Sacrifice: Its Nature and Purpose

Written by Godfrey Ashby Reviewed By Philip Jenson

‘Near Eastern feasts and feast-sacrifices were not formal state banquets or dinner parties. Flies hovered around them, dogs roamed on the fringes and kites sat on nearby trees whilst vultures glided on the thermals above.’ The author of this enjoyable and wide-ranging book has evidently thought hard and long about the difficulty modern readers of the Bible have in understanding a custom which is beyond their experience. The author was Professor of Divinity in a South African university and is now an Anglican assistant bishop, and this dual background is evident in his concern to expound sacrifice sympathetically (it is still a living language in many African tribes) and theologically (for it is an important language when Christians talk about the death of Christ).

Perhaps the most valuable feature of the volume is the author’s sharp eye for the hidden assumptions and errors of method which have long hindered a proper understanding of sacrifice. The beginning of the book helpfully sets out what sacrifice means for most people today, and warns that the language of sacrifice needs to be rehabilitated. There follows a useful survey of some of the numerous theories of sacrifice, ending with a key discussion of sacrifice as communication between God and man through a material medium. At various points Ashby draws on the anthropological model of a rite de passage, although I felt that the model was not defined and developed sufficiently. The final chapters provide some challenging observations about the meaning of sacrifice in the context of the Eucharist and in the continuing life of Christians. Those of us with roots in the Protestant and evangelical traditions would do well to consider carefully the points he makes.

But the substance of the book comprises a discussion of sacrifice in the Bible, and although he makes valuable observations on every page, many of his interpretations will be disputed.

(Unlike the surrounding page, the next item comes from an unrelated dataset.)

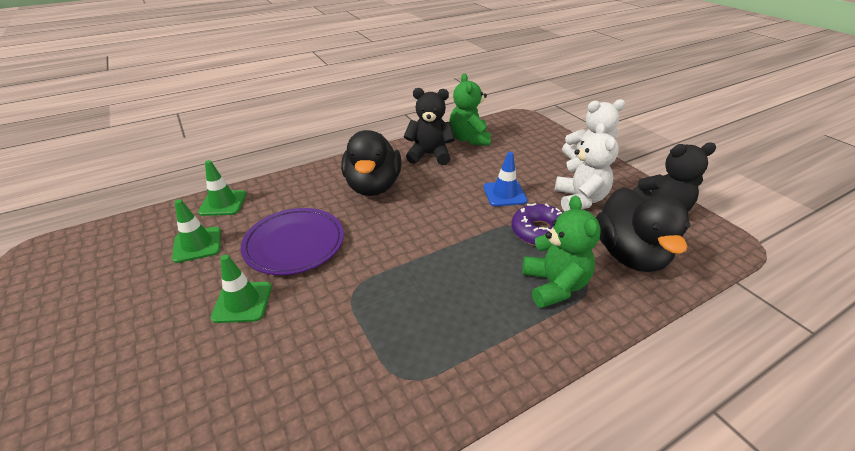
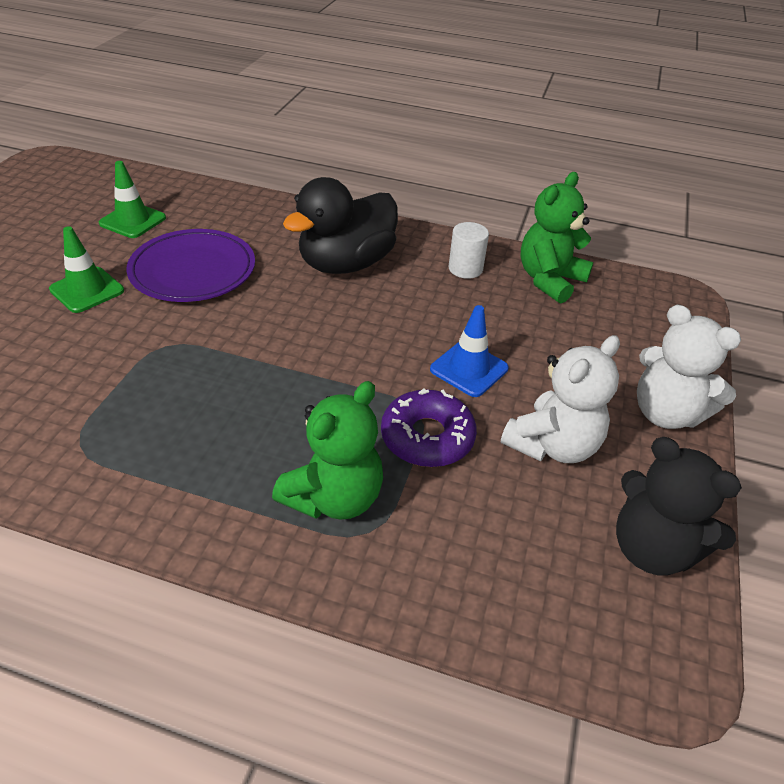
camera: 45 degrees right, 5 degrees up
green traffic cone [198,160,246,216] -> none
black teddy bear [404,88,455,165] -> white cylinder [448,222,489,279]
black duck [596,187,690,272] -> none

The chapter on Hebrew sacrifice includes a number of assertions proposed without sufficient argument, and he does not really do justice to the complexity of the OT texts and the variety of alternative interpretations (he does not refer at all to the writings of Jewish scholars much as Milgrom and Levine). There are also errors in detail (e.g. p. 30, ‘regular bread’ can translate lehem hattamid (Nu. 4:7) not lehem happanim; p. 32, the ‘asham and not the chattath is a reparation offering; p. 34, a bull not an ox is offered—the distinction is important in the priestly system; p. 58, read chattath for ‘asham; the purification offering is regularly translated chattah rather than chattath).

But the book is unapologetically a Christian interpretation of sacrifice, and so at the heart of the book is a discussion of the death of Christ. The author firmly believes that at the centre of the atonement is the theory of sacrifice (p. 56), although this leads to the curious assertion that the concepts of redemption and justification are primarily translations for those who have a non-sacrificial background. However, these concepts have as good an OT pedigree as sacrifice, and it seems clear that in books such as Romans the argument is concerned primarily with the righteousness of God, and sacrifice comes in only as a secondary theme. The deeper question is whether any language or model can be identified with the reality of Christ’s achievement. I would prefer to say that the gospel of the death and resurrection of Christ transcends all languages, while requiring an appropriate translation in them all.

Similar problems arise in the discussion of Passover, to which a separate chapter is devoted. The prominence of this festival in the passion narratives and elsewhere in the NT leads the author to claim that so little was said about Christ’s sacrificial death because it was obvious (p. 68). However, it is one thing to point to the evidence for a Passover motif, it is another to claim that Passover is the key to the passion, or that the sacrifice is the central feature of Passover. Passover, like sacrifice, is linked to many other themes, such as covenant, salvation and obedience (as Ashby himself shows). It is not at all obvious that the mention of one of these entails a reference to sacrifice. Sacrifice may well be only one of the languages in which the significance of Christ can be proclaimed.

It will be clear that I continue to search for a definitive discussion of sacrifice in the Bible. Meanwhile, I am grateful for many of the excellent points that this volume makes about its subject. The way he points out dubious assumptions, often with great wit, would alone make this book worth reading. It fills a gap in the literature, and may be read with profit alongside more detailed studies.